Fundado há mais de dois séculos pelas famílias Ferreira, Lopes e Mendanha, o Quilombo São Domingos, a menos de 4 km de Paracatu, no Noroeste de Minas, foi inserido oficialmente no mapa do Afroturismo em Minas Gerais.
Na última quinta-feira (23) foi lançado o catálogo de experiências turísticas da comunidade, que é reconhecida pela Fundação Palmares desde 2004. Antigamente conhecido como o “celeiro da cidade” por abastecer Paracatu com alimentos, hoje o quilombo é um polo de turismo regional.
Comunidade recebeu visitantes para o lançamento do catálogo
Ao todo, são 11 vivências imersivas para o visitante, unindo a história das famílias quilombolas com a rica gastronomia e cultura local. Entre as experiências estão a contação de histórias na Casa Museu; produção do açafrão e rapadura; visita à Fábrica de Biscoitos Ouro da Roça – onde são feitos o tradicional bolo Zumbi e o pão de queijo – e a confecção das máscaras da caretagem, celebração regional a São João Batista.
Empreendedorismo comunitário
O projeto foi desenvolvido a pedido da própria comunidade e contou com meses de consultoria do Sebrae Minas. “Eles já faziam o que fazem hoje, só não entendiam que isso era empreender dentro do Afroturismo. As experiências já existiam, a gente só chegou para ajudar na parte de planejamento, precificação e estruturação para que o mercado pudesse vir e vivenciar as atividades,” explicou Patrícia Rezende, analista de projetos do Sebrae.
Segundo Priscila Martins, consultora responsável pela criação do catálogo, o trabalho foi um “embrulho de presente” para as atividades que já são feitas com orgulho pelos moradores. "É perceptível o quanto eles avançaram.

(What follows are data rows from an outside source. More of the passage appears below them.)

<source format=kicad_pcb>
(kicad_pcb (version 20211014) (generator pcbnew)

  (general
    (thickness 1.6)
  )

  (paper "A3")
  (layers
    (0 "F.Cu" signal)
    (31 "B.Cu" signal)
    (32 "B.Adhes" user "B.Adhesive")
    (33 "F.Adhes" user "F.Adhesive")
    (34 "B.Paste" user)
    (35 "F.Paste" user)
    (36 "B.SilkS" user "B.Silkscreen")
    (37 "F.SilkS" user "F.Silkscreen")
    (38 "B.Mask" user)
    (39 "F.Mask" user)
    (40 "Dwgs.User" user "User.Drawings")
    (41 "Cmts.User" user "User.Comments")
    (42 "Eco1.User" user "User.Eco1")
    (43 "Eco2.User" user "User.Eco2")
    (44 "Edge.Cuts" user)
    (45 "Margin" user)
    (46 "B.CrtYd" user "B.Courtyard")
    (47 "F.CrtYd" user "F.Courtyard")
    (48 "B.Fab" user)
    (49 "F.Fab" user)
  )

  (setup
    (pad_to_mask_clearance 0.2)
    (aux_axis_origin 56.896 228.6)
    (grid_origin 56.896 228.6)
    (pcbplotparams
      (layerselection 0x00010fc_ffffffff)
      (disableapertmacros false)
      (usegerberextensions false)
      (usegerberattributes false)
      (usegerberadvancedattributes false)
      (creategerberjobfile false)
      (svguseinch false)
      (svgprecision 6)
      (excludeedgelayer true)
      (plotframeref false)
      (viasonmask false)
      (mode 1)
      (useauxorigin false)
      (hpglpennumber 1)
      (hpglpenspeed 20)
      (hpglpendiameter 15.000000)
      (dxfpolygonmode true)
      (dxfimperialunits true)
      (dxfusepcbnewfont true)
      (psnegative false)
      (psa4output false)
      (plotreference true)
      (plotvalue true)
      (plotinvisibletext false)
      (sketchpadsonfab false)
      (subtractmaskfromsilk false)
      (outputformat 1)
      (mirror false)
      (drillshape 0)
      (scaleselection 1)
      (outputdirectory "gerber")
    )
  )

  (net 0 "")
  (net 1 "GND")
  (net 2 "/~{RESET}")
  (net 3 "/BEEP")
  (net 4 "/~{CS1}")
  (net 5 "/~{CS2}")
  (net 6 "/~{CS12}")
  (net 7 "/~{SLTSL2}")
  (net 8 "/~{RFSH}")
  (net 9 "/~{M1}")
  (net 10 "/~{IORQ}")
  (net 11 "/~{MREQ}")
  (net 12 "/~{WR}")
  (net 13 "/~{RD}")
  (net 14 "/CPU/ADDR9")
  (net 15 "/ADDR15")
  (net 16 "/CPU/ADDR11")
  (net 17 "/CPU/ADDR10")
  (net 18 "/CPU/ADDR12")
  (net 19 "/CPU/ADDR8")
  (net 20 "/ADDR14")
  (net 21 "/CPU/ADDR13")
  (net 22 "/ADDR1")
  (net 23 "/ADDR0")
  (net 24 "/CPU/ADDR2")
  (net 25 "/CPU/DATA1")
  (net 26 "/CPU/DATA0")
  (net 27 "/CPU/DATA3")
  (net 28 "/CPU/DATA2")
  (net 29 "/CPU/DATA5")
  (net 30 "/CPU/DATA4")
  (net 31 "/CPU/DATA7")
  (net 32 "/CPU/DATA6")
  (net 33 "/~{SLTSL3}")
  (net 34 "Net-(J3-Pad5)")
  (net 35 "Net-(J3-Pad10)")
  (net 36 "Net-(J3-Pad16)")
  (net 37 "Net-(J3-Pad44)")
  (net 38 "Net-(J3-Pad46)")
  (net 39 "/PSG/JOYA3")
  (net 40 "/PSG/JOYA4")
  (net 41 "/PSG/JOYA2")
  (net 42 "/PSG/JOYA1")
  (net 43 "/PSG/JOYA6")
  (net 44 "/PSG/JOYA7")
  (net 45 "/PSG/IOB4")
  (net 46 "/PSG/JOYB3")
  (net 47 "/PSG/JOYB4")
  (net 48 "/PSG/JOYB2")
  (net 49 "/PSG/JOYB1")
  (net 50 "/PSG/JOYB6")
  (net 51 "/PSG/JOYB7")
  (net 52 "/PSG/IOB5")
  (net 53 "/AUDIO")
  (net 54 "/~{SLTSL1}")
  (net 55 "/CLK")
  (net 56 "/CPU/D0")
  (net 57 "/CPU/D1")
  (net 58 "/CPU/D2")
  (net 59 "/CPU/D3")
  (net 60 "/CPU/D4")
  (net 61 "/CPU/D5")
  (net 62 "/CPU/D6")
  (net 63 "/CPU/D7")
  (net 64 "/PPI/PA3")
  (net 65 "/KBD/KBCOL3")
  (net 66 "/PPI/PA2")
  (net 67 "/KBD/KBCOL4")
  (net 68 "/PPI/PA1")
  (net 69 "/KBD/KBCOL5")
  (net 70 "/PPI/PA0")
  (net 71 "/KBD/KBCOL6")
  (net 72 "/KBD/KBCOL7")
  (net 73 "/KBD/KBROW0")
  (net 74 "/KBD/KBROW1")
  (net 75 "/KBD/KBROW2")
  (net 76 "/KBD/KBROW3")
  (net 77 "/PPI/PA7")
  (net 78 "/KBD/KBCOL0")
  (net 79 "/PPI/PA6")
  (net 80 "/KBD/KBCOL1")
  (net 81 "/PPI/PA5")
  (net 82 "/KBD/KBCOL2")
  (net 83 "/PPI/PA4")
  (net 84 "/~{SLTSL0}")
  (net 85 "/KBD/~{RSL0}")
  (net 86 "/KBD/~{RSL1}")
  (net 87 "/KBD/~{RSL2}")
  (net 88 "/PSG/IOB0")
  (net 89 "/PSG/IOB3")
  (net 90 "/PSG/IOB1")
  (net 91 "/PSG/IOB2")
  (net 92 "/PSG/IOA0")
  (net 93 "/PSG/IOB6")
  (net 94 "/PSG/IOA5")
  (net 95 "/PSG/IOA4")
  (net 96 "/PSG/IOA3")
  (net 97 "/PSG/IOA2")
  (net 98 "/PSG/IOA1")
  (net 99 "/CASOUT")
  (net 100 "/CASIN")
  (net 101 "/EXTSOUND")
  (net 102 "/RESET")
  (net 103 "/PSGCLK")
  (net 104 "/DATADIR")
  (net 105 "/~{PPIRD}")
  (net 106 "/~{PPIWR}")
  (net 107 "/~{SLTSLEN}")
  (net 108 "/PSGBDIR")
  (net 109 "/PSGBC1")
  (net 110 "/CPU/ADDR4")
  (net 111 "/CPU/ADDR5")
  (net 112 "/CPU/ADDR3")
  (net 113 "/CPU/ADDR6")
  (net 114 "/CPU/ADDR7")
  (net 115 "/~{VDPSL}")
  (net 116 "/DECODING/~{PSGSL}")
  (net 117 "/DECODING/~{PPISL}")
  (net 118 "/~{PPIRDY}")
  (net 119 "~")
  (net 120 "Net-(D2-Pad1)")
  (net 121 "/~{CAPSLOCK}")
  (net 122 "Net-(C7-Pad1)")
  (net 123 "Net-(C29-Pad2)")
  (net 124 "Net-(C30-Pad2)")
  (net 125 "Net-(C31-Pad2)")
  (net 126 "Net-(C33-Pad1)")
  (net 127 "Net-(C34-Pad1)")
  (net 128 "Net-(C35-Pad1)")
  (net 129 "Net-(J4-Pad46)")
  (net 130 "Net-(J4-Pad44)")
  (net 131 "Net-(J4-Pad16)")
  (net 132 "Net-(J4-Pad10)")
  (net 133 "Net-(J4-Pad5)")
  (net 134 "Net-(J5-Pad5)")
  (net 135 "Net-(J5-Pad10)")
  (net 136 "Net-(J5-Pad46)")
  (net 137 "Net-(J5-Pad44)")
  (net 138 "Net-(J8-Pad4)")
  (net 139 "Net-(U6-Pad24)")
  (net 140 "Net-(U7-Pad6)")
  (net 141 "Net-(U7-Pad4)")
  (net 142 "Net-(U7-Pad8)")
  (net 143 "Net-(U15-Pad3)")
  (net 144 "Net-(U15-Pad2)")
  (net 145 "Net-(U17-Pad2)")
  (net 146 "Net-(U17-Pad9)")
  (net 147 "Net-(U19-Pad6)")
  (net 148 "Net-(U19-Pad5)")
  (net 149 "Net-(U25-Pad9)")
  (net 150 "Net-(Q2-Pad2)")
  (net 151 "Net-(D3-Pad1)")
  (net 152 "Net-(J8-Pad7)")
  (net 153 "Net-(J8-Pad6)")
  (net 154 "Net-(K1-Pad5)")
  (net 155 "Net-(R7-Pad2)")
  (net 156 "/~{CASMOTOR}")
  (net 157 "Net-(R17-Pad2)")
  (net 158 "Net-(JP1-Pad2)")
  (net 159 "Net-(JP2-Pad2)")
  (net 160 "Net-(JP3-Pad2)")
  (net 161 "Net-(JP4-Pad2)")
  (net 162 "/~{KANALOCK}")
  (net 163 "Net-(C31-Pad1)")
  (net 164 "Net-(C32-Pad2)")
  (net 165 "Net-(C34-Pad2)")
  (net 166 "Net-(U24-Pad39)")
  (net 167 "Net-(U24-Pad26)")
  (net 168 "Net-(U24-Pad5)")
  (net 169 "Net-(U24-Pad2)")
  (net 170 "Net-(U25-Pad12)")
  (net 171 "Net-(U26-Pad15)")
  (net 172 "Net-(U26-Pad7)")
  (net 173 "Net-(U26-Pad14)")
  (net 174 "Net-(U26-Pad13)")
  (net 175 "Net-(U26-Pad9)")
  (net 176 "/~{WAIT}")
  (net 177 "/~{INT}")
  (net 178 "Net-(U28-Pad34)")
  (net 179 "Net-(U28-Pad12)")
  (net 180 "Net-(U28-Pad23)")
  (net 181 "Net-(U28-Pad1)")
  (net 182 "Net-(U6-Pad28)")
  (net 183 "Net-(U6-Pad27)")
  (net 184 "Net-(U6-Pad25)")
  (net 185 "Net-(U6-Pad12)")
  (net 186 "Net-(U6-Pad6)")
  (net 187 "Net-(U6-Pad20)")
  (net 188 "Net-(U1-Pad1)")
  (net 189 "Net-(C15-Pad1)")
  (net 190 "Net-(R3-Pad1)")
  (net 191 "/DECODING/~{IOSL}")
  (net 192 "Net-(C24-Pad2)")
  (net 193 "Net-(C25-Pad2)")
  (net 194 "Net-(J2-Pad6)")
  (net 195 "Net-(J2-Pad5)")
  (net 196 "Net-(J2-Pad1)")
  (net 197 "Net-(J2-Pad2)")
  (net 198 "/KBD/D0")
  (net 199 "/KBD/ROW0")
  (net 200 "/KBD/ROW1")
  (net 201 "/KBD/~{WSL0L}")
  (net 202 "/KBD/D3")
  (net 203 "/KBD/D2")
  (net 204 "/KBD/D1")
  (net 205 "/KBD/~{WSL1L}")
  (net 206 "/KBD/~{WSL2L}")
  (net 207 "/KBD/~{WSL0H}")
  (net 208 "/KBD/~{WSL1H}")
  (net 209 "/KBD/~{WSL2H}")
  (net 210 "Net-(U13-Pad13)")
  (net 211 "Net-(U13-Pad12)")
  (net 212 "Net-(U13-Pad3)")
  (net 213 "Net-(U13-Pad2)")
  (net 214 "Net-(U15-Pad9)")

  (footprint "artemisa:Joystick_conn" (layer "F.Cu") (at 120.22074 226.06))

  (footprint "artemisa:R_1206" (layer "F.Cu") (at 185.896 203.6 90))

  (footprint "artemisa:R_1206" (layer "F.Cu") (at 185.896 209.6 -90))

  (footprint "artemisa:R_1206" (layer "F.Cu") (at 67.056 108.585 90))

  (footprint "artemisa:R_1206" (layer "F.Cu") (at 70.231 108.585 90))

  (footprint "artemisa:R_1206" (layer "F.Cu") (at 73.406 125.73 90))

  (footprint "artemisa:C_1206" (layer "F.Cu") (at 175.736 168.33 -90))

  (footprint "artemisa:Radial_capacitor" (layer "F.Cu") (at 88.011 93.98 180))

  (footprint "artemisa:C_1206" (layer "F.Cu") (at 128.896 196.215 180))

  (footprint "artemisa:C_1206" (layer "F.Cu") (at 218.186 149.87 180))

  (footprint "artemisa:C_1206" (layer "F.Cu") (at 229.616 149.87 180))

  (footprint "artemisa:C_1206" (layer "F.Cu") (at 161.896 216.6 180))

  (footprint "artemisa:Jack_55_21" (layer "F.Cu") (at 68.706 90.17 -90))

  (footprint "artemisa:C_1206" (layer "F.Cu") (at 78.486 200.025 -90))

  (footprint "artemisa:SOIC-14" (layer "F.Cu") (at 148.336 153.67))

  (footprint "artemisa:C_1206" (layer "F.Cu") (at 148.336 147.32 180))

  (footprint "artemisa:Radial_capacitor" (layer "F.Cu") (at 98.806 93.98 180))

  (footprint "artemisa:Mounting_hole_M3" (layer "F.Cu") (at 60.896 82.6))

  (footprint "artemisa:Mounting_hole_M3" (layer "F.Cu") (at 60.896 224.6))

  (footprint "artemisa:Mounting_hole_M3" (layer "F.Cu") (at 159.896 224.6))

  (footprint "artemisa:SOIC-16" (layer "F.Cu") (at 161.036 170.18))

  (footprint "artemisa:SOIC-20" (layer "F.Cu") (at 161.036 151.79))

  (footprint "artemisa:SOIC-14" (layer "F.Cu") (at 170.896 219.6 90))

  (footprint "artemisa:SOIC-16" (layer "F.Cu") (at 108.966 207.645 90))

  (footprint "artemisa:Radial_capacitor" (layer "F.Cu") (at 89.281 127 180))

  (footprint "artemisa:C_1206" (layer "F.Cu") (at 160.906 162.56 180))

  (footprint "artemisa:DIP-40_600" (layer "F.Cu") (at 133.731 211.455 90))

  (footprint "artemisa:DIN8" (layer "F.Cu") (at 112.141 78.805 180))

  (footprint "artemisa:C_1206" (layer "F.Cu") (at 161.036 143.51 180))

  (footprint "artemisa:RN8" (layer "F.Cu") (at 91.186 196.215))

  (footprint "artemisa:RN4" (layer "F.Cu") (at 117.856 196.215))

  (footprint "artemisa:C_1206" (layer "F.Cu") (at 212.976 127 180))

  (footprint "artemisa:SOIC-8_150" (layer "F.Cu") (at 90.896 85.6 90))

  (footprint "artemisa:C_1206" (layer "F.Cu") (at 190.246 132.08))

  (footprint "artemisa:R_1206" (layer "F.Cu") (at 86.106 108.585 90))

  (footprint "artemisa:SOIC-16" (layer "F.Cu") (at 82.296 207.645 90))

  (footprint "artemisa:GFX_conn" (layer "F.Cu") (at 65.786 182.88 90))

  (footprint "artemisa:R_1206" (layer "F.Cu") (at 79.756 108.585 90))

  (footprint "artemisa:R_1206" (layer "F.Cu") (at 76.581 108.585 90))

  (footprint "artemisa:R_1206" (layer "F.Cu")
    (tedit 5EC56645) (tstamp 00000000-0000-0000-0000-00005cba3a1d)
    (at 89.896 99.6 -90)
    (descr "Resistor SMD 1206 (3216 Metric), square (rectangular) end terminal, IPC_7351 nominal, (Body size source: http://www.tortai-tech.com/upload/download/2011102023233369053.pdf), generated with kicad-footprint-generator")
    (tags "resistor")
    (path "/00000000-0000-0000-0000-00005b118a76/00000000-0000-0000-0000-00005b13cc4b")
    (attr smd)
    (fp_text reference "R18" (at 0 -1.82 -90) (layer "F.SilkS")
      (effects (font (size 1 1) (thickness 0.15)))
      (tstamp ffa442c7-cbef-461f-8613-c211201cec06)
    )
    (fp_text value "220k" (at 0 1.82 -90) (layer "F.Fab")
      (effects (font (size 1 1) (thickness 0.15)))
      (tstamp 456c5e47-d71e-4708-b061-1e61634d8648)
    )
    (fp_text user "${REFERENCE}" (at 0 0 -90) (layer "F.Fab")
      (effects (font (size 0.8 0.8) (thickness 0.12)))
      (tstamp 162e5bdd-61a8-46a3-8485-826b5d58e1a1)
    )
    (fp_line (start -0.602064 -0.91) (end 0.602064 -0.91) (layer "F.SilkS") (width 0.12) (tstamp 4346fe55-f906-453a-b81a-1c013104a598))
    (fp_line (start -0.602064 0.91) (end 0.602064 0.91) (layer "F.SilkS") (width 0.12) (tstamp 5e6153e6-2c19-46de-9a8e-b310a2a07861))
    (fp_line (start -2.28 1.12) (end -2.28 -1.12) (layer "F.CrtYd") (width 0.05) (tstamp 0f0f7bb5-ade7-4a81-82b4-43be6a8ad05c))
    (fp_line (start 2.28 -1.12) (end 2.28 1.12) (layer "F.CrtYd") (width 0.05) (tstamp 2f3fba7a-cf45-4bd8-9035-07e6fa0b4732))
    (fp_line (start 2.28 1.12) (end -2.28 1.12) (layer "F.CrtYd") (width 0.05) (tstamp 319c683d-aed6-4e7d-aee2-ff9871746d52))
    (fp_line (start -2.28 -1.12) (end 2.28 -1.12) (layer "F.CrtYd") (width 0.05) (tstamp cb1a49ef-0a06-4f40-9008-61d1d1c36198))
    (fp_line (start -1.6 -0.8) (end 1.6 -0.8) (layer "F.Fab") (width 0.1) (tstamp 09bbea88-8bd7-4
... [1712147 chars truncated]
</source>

O projeto tem dado frutos para fortalecer a comunidade e colocá-los em destaque dentro do turismo no município”, enfatizou à Itatiaia.
Máscara da caretagem, celebração a São João Batista
Umas das experiência é a confecção das máscaras da caretagem, guiada por dona Cristina Coutrim, de 86 anos. Nascida no quilombo, ela é neta de um dos escravos que fundaram a comunidade.

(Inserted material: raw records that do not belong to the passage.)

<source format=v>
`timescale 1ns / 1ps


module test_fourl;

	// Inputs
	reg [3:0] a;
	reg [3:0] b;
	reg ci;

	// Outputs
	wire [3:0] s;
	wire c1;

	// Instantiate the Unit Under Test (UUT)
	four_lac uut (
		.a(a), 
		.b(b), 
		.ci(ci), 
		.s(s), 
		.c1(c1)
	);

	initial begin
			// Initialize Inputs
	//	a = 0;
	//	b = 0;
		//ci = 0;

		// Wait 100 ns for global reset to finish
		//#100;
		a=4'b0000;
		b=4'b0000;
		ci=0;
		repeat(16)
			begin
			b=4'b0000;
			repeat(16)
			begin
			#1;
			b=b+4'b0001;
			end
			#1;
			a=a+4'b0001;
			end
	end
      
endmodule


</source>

Dona Cristina Coutrim, de 86 anos
Para ela, confeccionar as máscaras e ensinar os turistas é uma forma de perpetuar a tradição. “Eu amo trabalhar com todo tipo de artesanato e principalmente com as máscaras que eu sei que é para a festa da nossa comunidade, que é uma festa muito animada. Fico muito feliz de hoje estar sendo divulgado o trabalho, estamos na luta para não deixar morrer nossas tradições que vem dos nossos ancestrais”, afirmou dona Cristina.
Confecção da mascara da caretagem
A festa acontece anualmente no dia 23 de junho, dia de São João Batista, e é caracterizada por danças com as máscaras feitas à mão, trajes coloridos, música e muita comida.
“A nossa dança surgiu como o divertimento, para alegrar um pouco após o trabalho tão pesado. Então, dava à noite de São João e eles iam dançar”, contou Cristina à reportagem.
A dança é exclusivamente praticada por homens. Na coreografia participam 24 integrantes, divididos em 12 damas (homens vestidos de mulher) e 12 cavaleiros. A comunidade também abre espaço para as crianças participarem.
Bolo Zumbi e pão de queijo: símbolos da gastronomia
Filha de dona Cristina, Irene coordena a Fábrica de Biscoitos Ouro da Roça no quilombo, onde são produzidas duas iguarias tradicionais da região.
Feito com rapadura do quilombo, fubá torrado e um toque de queijo, o bolo Zumbi é símbolo de resistência na comunidade.
“O bolo Zumbi ele é tão rico e ninguém dava nada para esse bolo. Ele já fez coisa na minha vida que ninguém nunca imaginou. É um bolo cheio de afeto, cheio de amor, cheio de carinho e de onde gera renda. Eu apresentei esse bolo e já fui contemplada em projetos como na Fundação Cultural Palmares e prêmio Pnab”, contou a coordenadora Irene dos Reis de Oliveira.
Bolo Zumbi e pão de queijo com receita única
Na fábrica também é feito pão de queijo, mas com uma receita única da região. Enquanto em muitos lugares a massa passa pelo processo de escaldamento, onde líquido quente é incorporado aos ingredientes, em Paracatu o preparo é diferente.
O pão de queijo de Paracatu é feito com massa crua, sem o choque do leite, óleo e água fervente, além de usar o queijo curado. Desde 2015, o “modo de se fazer o pão de queijo” é patrimônio imaterial município.